STUDY MATERIAL:
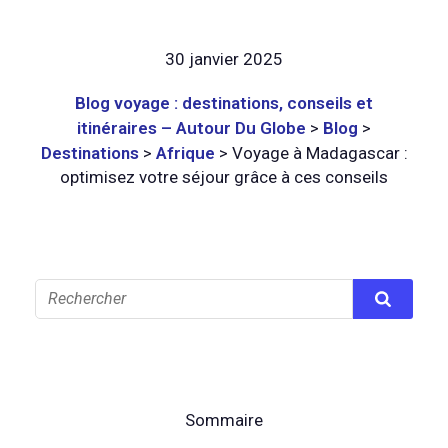
30 janvier 2025
Blog voyage : destinations, conseils et
itinéraires – Autour Du Globe
>
Blog
>
Destinations
>
Afrique
>
Voyage à Madagascar :
optimisez votre séjour grâce à ces conseils
Sommaire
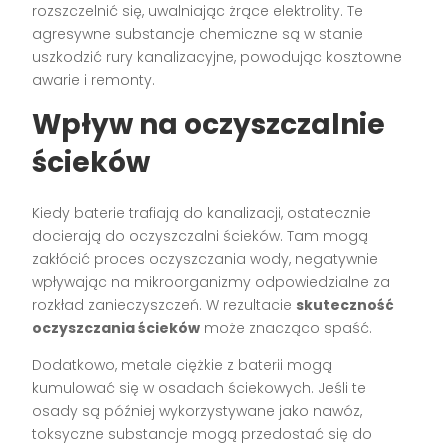
rozszczelnić się, uwalniając żrące elektrolity. Te
agresywne substancje chemiczne są w stanie
uszkodzić rury kanalizacyjne, powodując kosztowne
awarie i remonty.
Wpływ na oczyszczalnie
ścieków
Kiedy baterie trafiają do kanalizacji, ostatecznie
docierają do oczyszczalni ścieków. Tam mogą
zakłócić proces oczyszczania wody, negatywnie
wpływając na mikroorganizmy odpowiedzialne za
rozkład zanieczyszczeń. W rezultacie
skuteczność
oczyszczania ścieków
może znacząco spaść.
Dodatkowo, metale ciężkie z baterii mogą
kumulować się w osadach ściekowych. Jeśli te
osady są później wykorzystywane jako nawóz,
toksyczne substancje mogą przedostać się do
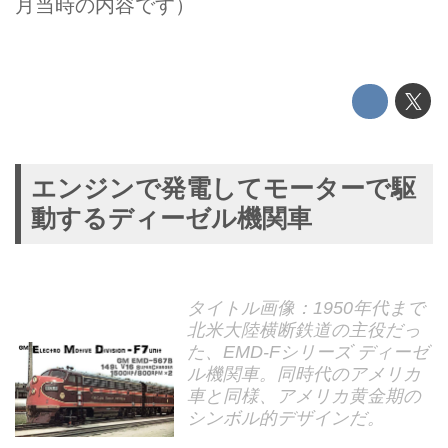
月当時の内容です）
エンジンで発電してモーターで駆
動するディーゼル機関車
タイトル画像：1950年代まで
北米大陸横断鉄道の主役だっ
た、EMD-Fシリーズ ディーゼ
ル機関車。同時代のアメリカ
車と同様、アメリカ黄金期の
シンボル的デザインだ。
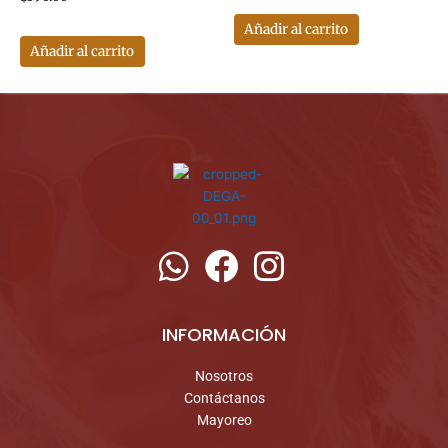
Añadir al carrito
Añadir al carrito
INFORMACIÓN
Nosotros
Contáctanos
Mayoreo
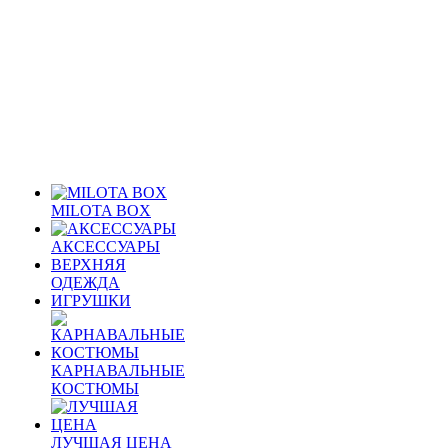
MILOTA BOX
АКСЕССУАРЫ
ВЕРХНЯЯ
ОДЕЖДА
ИГРУШКИ
КАРНАВАЛЬНЫЕ
КОСТЮМЫ
ЛУЧШАЯ ЦЕНА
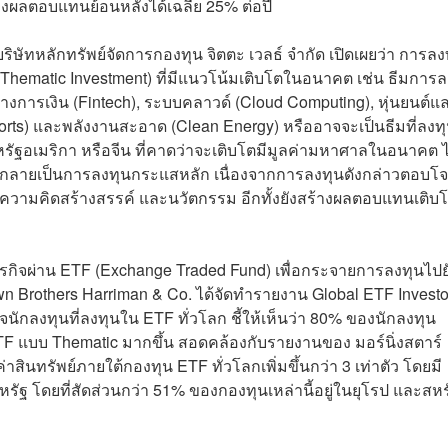
้างผลตอบแทนย้อนหลังได้เฉลี่ย 25% ต่อปี
บริษัทหลักทรัพย์จัดการกองทุน จิตตะ เวลธ์ จำกัด เปิดเผยว่า การลง
Thematic Investment) ที่มีแนวโน้มเติบโตในอนาคต เช่น ธีมการล
างการเงิน (Fintech), ระบบคลาวด์ (Cloud Computing), หุ่นยนต์แ
orts) และพลังงานสะอาด (Clean Energy) หรืออาจจะเป็นธีมที่ลงท
ัฐอเมริกา หรือจีน ที่คาดว่าจะเติบโตมีมูลค่ามหาศาลในอนาคต ไ
กลายเป็นการลงทุนกระแสหลัก เนื่องจากการลงทุนดังกล่าวตอบโจ
 ความคิดสร้างสรรค์ และนวัตกรรม อีกทั้งยังสร้างผลตอบแทนเติบ
รกิจผ่าน ETF (Exchange Traded Fund) เพื่อกระจายการลงทุนไปย
rown Brothers Harriman & Co. ได้จัดทำรายงาน Global ETF Investo
กลงทุนที่ลงทุนใน ETF ทั่วโลก ชี้ให้เห็นว่า 80% ของนักลงทุน
TF แบบ Thematic มากขึ้น สอดคล้องกับรายงานของ มอร์นิ่งสตาร์
ลค่าสินทรัพย์ภายใต้กองทุน ETF ทั่วโลกเพิ่มขึ้นกว่า 3 เท่าตัว โดยมี
หรัฐ โดยที่สัดส่วนกว่า 51% ของกองทุนเหล่านี้อยู่ในยุโรป และสห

PROBLEM STATEMENT: The whole listing above, minus its pictures, is what you should write out word for word.

SOLUTION BELOW:
30 janvier 2025
Blog voyage : destinations, conseils et
itinéraires – Autour Du Globe
>
Blog
>
Destinations
>
Afrique
>
Voyage à Madagascar :
optimisez votre séjour grâce à ces conseils
Sommaire
rozszczelnić się, uwalniając żrące elektrolity. Te
agresywne substancje chemiczne są w stanie
uszkodzić rury kanalizacyjne, powodując kosztowne
awarie i remonty.
Wpływ na oczyszczalnie
ścieków
Kiedy baterie trafiają do kanalizacji, ostatecznie
docierają do oczyszczalni ścieków. Tam mogą
zakłócić proces oczyszczania wody, negatywnie
wpływając na mikroorganizmy odpowiedzialne za
rozkład zanieczyszczeń. W rezultacie
skuteczność
oczyszczania ścieków
może znacząco spaść.
Dodatkowo, metale ciężkie z baterii mogą
kumulować się w osadach ściekowych. Jeśli te
osady są później wykorzystywane jako nawóz,
toksyczne substancje mogą przedostać się do
月当時の内容です）
エンジンで発電してモーターで駆
動するディーゼル機関車
タイトル画像：1950年代まで
北米大陸横断鉄道の主役だっ
た、EMD-Fシリーズ ディーゼ
ル機関車。同時代のアメリカ
車と同様、アメリカ黄金期の
シンボル的デザインだ。
Añadir al carrito
Añadir al carrito
INFORMACIÓN
Nosotros
Contáctanos
Mayoreo
MILOTA BOX
АКСЕССУАРЫ
ВЕРХНЯЯ
ОДЕЖДА
ИГРУШКИ
КАРНАВАЛЬНЫЕ
КОСТЮМЫ
ЛУЧШАЯ ЦЕНА
้างผลตอบแทนย้อนหลังได้เฉลี่ย 25% ต่อปี
บริษัทหลักทรัพย์จัดการกองทุน จิตตะ เวลธ์ จำกัด เปิดเผยว่า การลง
Thematic Investment) ที่มีแนวโน้มเติบโตในอนาคต เช่น ธีมการล
างการเงิน (Fintech), ระบบคลาวด์ (Cloud Computing), หุ่นยนต์แ
orts) และพลังงานสะอาด (Clean Energy) หรืออาจจะเป็นธีมที่ลงท
ัฐอเมริกา หรือจีน ที่คาดว่าจะเติบโตมีมูลค่ามหาศาลในอนาคต ไ
กลายเป็นการลงทุนกระแสหลัก เนื่องจากการลงทุนดังกล่าวตอบโจ
 ความคิดสร้างสรรค์ และนวัตกรรม อีกทั้งยังสร้างผลตอบแทนเติบ
รกิจผ่าน ETF (Exchange Traded Fund) เพื่อกระจายการลงทุนไปย
rown Brothers Harriman & Co. ได้จัดทำรายงาน Global ETF Investo
กลงทุนที่ลงทุนใน ETF ทั่วโลก ชี้ให้เห็นว่า 80% ของนักลงทุน
TF แบบ Thematic มากขึ้น สอดคล้องกับรายงานของ มอร์นิ่งสตาร์
ลค่าสินทรัพย์ภายใต้กองทุน ETF ทั่วโลกเพิ่มขึ้นกว่า 3 เท่าตัว โดยมี
หรัฐ โดยที่สัดส่วนกว่า 51% ของกองทุนเหล่านี้อยู่ในยุโรป และสห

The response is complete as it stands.